→ **Problem requirements**: Pictures in the data must not be copied, but everything else should be output exactly.

--- Data segment Enclosed Below ---

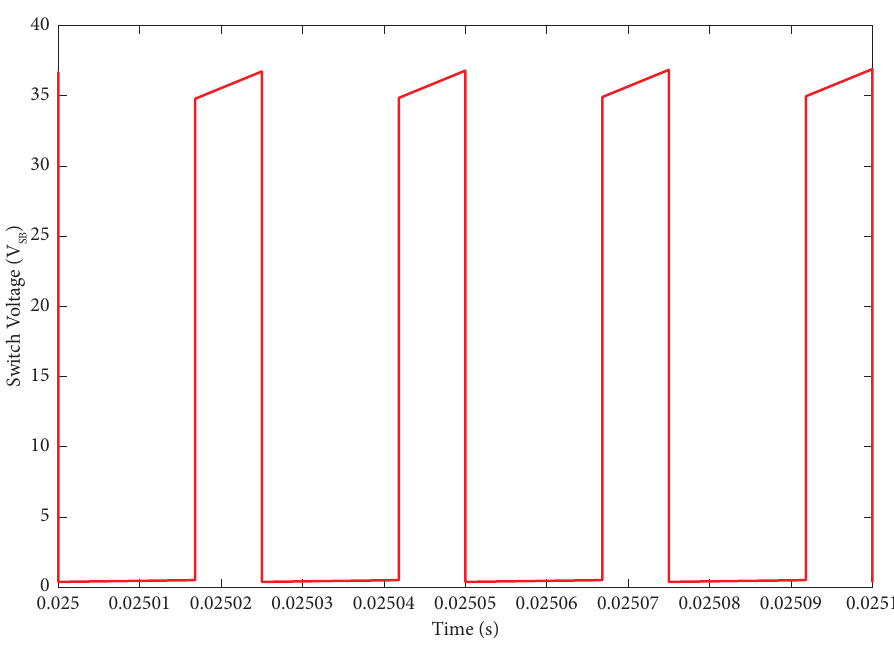
Figure 11: Te switch S B simulated voltage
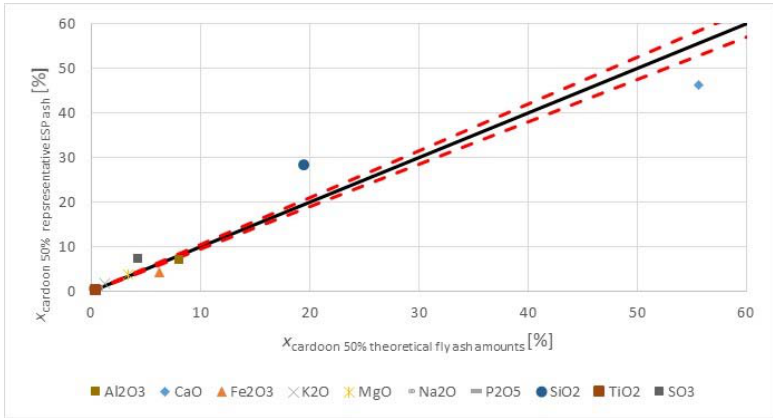
Figure 11. Enrichment of elements in the fly ash for 50% thermal share of Cynara ; fuel ash blend plotted on the abscissa and representative ESP ash plotted on the ordinate; dashed lines estimate the uncertainty due to analyses variability ( ±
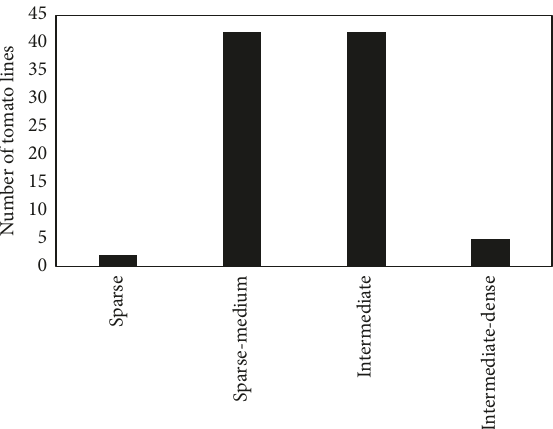
Figure 2: Foliage density distribution of tomato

--- End of Enclosed Data segment ---

→ **Task result**:
Figure 11: Te switch S B simulated voltage
Figure 11. Enrichment of elements in the fly ash for 50% thermal share of Cynara ; fuel ash blend plotted on the abscissa and representative ESP ash plotted on the ordinate; dashed lines estimate the uncertainty due to analyses variability ( ±
Figure 2: Foliage density distribution of tomato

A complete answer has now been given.